Code that does not work:

<?php
$pattern = '/(images\/product_images\/original_images\/)(.*)(\.jpg)/i';
$result = file_get_contents("1.txt");
preg_match($pattern,$result,$match);

echo "<h3>Preg_match Pattern test:</h3><br><br><pre>";
print_r($match);
echo "</pre>";
?>

I expect this result:

Array
(
    [0] => images/product_images/original_images/9961_1.jpg
    [1] => images/product_images/original_images/
    [2] => 9961_1
    [3] => .jpg
)

But i take this-like:

Array
(
    [0] => images/product_images/original_images/9961_1.jpg" rel="disable-zoom:false; disable-expand: false"> 
    [1] => images/product_images/original_images/
    [2] => 9961_1.jpg" rel="disable-zoom:false; disable-expand: false"> 
)

I'n tired of trying from a million combinations of this regexp. I dunno what's wrong. Please and thanks a lot!

+4  A: 

Make it ungreedy:

$pattern = '/(images\/product_images\/original_images\/)(.*?)(\.jpg)/i';
Wrikken
Can you explain this "?" after "*". Thanks.
Ax
@Ax: It makes it ungreedy :). It tells the * to stop matching at the first occurrence of the folowing pattern (\.jpg), instead of the last occurence (default -> greedy). Standard behavior dictates that even if it encounters the folowing pattern, it will keep going until the last occurrence it finds. The ? operator changes this behavior.
Powertieke
+2  A: 

Remember that Regular Expressions are greedy. Your second capture (.*) says to match any character except the new line (unless in mutliline mode). So it is probably capturing the rest of the line.

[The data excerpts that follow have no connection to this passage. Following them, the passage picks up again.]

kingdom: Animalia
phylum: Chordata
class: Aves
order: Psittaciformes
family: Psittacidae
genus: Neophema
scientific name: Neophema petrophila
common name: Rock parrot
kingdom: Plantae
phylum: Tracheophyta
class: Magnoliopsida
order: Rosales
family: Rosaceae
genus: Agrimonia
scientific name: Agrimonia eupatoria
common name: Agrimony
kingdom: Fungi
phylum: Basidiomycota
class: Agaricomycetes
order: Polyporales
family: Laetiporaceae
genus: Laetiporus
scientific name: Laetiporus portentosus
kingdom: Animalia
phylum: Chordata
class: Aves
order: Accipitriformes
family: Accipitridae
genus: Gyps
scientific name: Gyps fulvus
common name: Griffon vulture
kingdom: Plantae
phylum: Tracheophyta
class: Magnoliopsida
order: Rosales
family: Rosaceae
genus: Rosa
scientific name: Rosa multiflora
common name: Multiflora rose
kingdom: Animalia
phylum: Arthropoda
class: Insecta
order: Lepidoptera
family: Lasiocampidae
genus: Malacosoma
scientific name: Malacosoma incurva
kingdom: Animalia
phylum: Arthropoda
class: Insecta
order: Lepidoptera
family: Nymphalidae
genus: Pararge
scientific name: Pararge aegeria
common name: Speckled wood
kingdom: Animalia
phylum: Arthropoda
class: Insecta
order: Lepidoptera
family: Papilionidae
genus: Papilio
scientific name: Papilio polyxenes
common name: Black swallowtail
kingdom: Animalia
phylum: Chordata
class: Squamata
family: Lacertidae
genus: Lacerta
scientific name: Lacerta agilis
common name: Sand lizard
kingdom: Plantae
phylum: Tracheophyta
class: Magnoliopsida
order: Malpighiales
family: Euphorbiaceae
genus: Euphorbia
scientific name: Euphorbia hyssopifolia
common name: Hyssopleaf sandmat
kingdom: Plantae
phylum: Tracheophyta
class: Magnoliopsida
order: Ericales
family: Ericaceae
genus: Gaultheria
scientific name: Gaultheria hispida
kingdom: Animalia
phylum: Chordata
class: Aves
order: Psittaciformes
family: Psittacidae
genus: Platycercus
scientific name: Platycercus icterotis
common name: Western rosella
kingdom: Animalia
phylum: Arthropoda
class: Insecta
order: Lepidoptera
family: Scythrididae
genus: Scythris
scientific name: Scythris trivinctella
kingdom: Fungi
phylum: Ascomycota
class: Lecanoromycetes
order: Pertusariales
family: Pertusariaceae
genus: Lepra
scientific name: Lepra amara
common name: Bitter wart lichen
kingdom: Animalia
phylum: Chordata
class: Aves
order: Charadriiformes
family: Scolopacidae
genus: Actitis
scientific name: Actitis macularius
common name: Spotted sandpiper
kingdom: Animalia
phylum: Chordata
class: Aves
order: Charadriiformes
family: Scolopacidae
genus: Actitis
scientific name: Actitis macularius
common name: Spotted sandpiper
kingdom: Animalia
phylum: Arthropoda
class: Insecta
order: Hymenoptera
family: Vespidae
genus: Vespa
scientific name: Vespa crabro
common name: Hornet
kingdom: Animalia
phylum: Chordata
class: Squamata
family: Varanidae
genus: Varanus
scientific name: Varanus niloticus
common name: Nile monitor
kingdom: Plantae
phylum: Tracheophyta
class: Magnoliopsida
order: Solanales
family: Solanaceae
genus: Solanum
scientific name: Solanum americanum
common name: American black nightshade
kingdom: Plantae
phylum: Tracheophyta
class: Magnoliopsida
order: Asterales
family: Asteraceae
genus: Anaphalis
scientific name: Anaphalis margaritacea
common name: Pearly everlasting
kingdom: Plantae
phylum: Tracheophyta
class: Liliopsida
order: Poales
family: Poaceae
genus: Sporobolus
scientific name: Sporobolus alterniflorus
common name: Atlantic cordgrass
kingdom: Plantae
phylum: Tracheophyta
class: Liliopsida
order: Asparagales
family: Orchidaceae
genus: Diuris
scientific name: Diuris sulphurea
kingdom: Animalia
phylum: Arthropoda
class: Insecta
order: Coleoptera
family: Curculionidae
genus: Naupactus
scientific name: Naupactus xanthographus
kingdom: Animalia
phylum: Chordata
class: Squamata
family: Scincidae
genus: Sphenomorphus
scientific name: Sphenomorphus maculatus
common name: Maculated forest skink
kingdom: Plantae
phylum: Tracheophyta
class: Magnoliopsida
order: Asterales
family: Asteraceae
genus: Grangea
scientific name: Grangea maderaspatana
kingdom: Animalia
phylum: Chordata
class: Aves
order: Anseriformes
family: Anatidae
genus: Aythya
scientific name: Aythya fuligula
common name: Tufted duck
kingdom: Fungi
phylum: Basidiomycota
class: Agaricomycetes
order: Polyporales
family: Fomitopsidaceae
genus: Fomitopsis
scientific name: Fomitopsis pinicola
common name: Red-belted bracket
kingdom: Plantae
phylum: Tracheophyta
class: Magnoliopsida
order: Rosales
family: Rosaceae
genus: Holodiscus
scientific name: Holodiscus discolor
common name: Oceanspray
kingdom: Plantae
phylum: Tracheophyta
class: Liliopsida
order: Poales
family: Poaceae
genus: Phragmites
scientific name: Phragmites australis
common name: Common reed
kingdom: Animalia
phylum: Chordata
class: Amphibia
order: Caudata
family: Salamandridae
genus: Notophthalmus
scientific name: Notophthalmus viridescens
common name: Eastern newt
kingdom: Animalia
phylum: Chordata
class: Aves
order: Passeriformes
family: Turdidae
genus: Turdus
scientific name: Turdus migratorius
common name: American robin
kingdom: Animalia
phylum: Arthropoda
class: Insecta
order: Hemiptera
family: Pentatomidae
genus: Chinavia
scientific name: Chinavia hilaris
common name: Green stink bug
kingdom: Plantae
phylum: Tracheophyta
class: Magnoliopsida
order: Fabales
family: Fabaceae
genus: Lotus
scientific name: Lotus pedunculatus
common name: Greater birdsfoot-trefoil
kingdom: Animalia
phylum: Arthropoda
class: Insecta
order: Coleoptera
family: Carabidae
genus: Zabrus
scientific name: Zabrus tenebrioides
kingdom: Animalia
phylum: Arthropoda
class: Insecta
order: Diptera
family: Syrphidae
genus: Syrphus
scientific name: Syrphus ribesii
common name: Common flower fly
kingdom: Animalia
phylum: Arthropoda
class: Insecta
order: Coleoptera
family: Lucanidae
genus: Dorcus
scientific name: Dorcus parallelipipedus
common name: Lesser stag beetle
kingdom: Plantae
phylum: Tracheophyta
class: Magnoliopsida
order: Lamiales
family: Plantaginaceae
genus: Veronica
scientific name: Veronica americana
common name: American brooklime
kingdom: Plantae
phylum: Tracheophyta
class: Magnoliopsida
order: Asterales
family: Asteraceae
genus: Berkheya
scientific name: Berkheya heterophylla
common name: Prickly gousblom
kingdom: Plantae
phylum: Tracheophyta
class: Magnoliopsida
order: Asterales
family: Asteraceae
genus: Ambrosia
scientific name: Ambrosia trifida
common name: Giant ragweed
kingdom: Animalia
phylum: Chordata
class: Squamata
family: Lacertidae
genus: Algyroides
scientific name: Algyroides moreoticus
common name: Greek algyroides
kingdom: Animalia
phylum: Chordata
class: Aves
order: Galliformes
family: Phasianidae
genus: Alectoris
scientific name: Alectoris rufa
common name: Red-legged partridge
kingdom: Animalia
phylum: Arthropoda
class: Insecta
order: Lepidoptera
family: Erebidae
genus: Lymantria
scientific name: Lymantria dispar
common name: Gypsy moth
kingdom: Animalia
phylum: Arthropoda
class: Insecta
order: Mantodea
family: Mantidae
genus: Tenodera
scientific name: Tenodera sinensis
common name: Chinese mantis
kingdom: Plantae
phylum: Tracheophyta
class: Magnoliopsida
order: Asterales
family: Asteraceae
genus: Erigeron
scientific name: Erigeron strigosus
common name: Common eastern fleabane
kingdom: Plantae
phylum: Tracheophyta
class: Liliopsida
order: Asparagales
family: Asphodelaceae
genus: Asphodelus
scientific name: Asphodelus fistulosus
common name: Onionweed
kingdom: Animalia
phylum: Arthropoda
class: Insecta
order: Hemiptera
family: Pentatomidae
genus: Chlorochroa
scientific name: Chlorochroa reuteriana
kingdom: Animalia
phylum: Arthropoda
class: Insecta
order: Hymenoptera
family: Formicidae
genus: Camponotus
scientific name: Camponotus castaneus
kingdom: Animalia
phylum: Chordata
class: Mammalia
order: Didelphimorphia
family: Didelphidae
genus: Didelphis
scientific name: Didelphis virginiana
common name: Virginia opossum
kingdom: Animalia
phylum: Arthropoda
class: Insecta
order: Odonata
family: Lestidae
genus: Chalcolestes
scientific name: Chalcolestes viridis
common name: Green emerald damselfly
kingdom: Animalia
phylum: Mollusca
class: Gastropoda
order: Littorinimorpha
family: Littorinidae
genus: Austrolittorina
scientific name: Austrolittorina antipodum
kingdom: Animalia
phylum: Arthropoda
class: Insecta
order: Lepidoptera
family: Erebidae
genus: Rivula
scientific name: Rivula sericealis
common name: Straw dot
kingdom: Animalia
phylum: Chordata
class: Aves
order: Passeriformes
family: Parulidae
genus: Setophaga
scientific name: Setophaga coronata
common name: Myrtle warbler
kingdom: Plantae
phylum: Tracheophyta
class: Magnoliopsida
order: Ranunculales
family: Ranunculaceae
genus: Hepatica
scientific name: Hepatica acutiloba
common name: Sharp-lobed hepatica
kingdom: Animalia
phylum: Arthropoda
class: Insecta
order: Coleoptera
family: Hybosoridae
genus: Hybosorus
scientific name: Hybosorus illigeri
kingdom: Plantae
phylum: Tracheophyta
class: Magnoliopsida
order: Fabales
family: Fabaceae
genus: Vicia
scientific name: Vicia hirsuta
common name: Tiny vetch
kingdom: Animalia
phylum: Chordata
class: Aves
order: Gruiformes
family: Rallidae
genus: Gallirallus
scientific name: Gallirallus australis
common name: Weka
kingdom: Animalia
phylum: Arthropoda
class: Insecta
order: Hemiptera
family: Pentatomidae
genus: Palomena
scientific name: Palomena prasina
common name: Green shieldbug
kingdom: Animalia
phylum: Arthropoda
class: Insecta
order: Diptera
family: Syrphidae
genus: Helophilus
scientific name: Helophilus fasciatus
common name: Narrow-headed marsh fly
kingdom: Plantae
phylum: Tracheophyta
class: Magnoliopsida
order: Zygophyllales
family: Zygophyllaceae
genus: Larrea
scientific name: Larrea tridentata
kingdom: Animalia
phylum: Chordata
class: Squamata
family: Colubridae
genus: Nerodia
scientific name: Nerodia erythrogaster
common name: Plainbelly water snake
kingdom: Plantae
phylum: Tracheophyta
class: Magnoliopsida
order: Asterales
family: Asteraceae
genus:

You can make it ungreedy as suggested by Wrikken. But I like to ensure I am capturing what I want. In your case, it looks like the value of the href attribute. So really I want at least 1 character, can't be a quote, followed by the jpg extension:

$pattern = '/(images\/product_images\/original_images\/)([^'"]+)(\.jpg)/i';
Jason McCreary
I know it. I've trying to make it ungreedy to, but it's still not work. Dunno why. More there, your pattern calls fatal error of php.
Ax
Sorry, escape the single quote.
Jason McCreary
A: 

Here's the basic regex:

href="((.*/)(.*?)(.jpg))"
StackOverflowNewbie
A: 

Do not parse HTML with regex.

Do not parse HTML with regex.

Do not parse HTML with regex.

Randal Schwartz
Do **not** parse HTML with regex.
sberry2A
Do **not** confuse the searching of an arbitraty text file for a certain file path with the parsing of a HTML file.
Powertieke
1st I can't select needed attr with DOMand 2nd i've recive HTML over cURL.
Ax